Opinion · Otras miradas

Educación, prevención y libertad de decisión

Luca Chao

Portavoz del Grupo Común da Esquerda

El eslogan es claro: educación, prevención y libertad de decisión. Un clásico del movimiento feminista, hoy reivindicado por las compañeras chilenas que armadas de pañuelos verdes insisten en la necesidad de una educación sexual que garantice relaciones informadas y libres. Pasa en Chile, y con menos épica pero igual necesidad, aquí, en nuestro país, donde el Partido Popular se encargó de eliminar del currículo educativo aquella famosa educación para la ciudadanía en la que se abordaban también este tipo de contenidos.

Sin embargo para los que insisten en negar las violencias machistas no fue suficiente. El ascenso y normalización de la ideología ultra va de la mano de propuestas tales como el PIN  Parental. Un documento que los centros educativos deberían pedir a las familias para que autoricen, o no, charlas, talleres y actividades “con carga ideológica o moral contraria a sus convicciones”. Propuesta que tras la negociación con el Partido Popular en Andalucía quedó aprobada así: “permitiendo que los padres puedan excluir a sus hijos de la formación no reglada por actividades complementarias o extraescolares cuando sean contrarias a sus convicciones”.  Es decir, las familias podrán vetar, si lo desean, la escasa formación en sexualidad o cualquier otro contenido de la que han empezado a llamar “ideología de género”. Pactos de gobierno al margen, lo mínimo que deberíamos exigirle a los llamados constitucionalistas del Partido Popular es que con la igualdad no negocien, la igualdad no es ni opcional, ni negociable.

Menos aún con la lamentable situación de la educación afectivo-sexual en las aulas. Ante la ausencia de una formación sistematizada, en el mejor de los casos el alumnado asiste a charlas esporádicas sobre prevención de enfermedades de transmisión sexual y embarazos no deseados. En el mejor de los casos, digo, porque no se trata de contenidos curriculares sino de conferencias que los centros pueden decidir, o no, impartir.

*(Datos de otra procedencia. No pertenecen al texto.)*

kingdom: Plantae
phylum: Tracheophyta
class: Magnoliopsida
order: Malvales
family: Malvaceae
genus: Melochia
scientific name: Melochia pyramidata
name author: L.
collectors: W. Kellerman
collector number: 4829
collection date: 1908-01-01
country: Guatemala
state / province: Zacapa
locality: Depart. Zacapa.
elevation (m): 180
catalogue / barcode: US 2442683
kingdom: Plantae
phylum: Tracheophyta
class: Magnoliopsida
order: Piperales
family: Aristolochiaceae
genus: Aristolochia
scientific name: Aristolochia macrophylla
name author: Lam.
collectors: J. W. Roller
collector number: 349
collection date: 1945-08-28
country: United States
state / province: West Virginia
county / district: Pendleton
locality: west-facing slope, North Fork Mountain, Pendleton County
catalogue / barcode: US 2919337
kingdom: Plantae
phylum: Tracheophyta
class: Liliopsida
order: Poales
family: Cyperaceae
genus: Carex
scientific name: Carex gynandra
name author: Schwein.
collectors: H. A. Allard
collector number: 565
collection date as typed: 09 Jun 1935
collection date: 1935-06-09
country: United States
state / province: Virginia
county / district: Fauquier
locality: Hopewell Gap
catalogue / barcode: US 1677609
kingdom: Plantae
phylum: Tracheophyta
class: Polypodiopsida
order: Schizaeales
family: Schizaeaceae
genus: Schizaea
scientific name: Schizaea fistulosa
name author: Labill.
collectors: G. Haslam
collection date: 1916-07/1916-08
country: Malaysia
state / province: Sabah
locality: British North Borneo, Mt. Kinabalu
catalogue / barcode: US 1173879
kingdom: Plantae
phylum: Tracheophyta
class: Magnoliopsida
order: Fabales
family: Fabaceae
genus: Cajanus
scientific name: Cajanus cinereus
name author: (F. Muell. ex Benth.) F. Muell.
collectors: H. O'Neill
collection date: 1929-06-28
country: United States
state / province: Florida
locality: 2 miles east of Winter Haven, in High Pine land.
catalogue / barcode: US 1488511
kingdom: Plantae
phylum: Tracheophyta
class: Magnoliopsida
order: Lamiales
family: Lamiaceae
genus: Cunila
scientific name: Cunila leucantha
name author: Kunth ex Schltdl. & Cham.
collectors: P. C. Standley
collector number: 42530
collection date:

Esto es, a día de hoy no hay nada más sistematizado para la educación sexual en los colegios que para, digamos, charlas que se pueden impartir en los centros sobre la promoción de la minería. Es la lógica del libremercado, los colegios reciben una oferta de coloquios e imparten los que deseen.

Todo esto al tiempo que las agresiones sexuales grupales, las tristemente famosas manadas, aumentan, que las violencias machistas se dan en gente cada vez más joven, se multiplican las agresiones lgtbi y proliferan las enfermedades de transmisión sexual.

En este sentido defender la incorporación de la educación afectivo-sexual en las escuelas supone tratar de garantizarla como un derecho que no dependa ni de la voluntad de los equipos directivos escolares, ni de la orientación ideológica de los gobiernos, ni del carácter público o privado de los centros. Una formación sexual y emocional que dote a las chicas y chicos de las herramientas necesarias para labrar relaciones informadas, libres, saludables y equitativas. Una formación que ayude a romper con los estereotipos de género en virtud de los caules las mujeres aprendemos desde niñas que nuestro papel es el de agradar, y que nuestro deseo estará siempre supeditado al del varón que nos acompañe. Una formación que entre en las aulas antes de que lo haga el porno, para que los niños aprendan también la empatía, la escucha, que solo sí es sí y detecten los comportamientos propios de la masculinidad dominante impuesta. Una enseñanza que supere el heteronormativismo, respete la diversidad, que diga que la normalidad es una invención y que no hay nada más democrático que el respeto a todas las diferencias. Que pueden ser quien quiera ser, y que pueden y deber amar y desear libremente.

Nuestra propuesta es la de una educación afectivo-sexual feminista, diversa e integral. Un pilar fundamentar de la educación en igualdad que debe extenderse desde los primeros años de vida hasta la etapa universitaria. Trabajar para una sociedad igualitaria implica que las niñas y niños aprendan sobre identidad y diversidad sexual, sobre consentimiento y deseo, sobre anticonceptivos, sobre salud, sobre relaciones afectivo sexuales libres, igualitarias y alejadas de las violencias machistas.

Los beneficios son múltiples. De acuerdo con los datos de la OMS, en los países con una educación sexual reglada, la iniciación sexual es más tardía, hay menos embarazos no deseados y menos enfermedades de transmisión sexual. Es decir, mejora sus vidas, y, por ende, mejora toda la sociedad.

El movimiento feminista lo lleva diciendo décadas, educación sexual para decidir. Así lo piden también las profesionales de la enseñanza, profesionales de la salud, y cada año, el movimiento estudiantil. Así lo recogimos ayer en el parlamento de Galicia donde, finalmente, conseguimos el apoyo de todos los grupos. Un paso importante para la enseñanza en igualdad en Galicia y una línea que sin dudas debe guiar la futura ley educativa.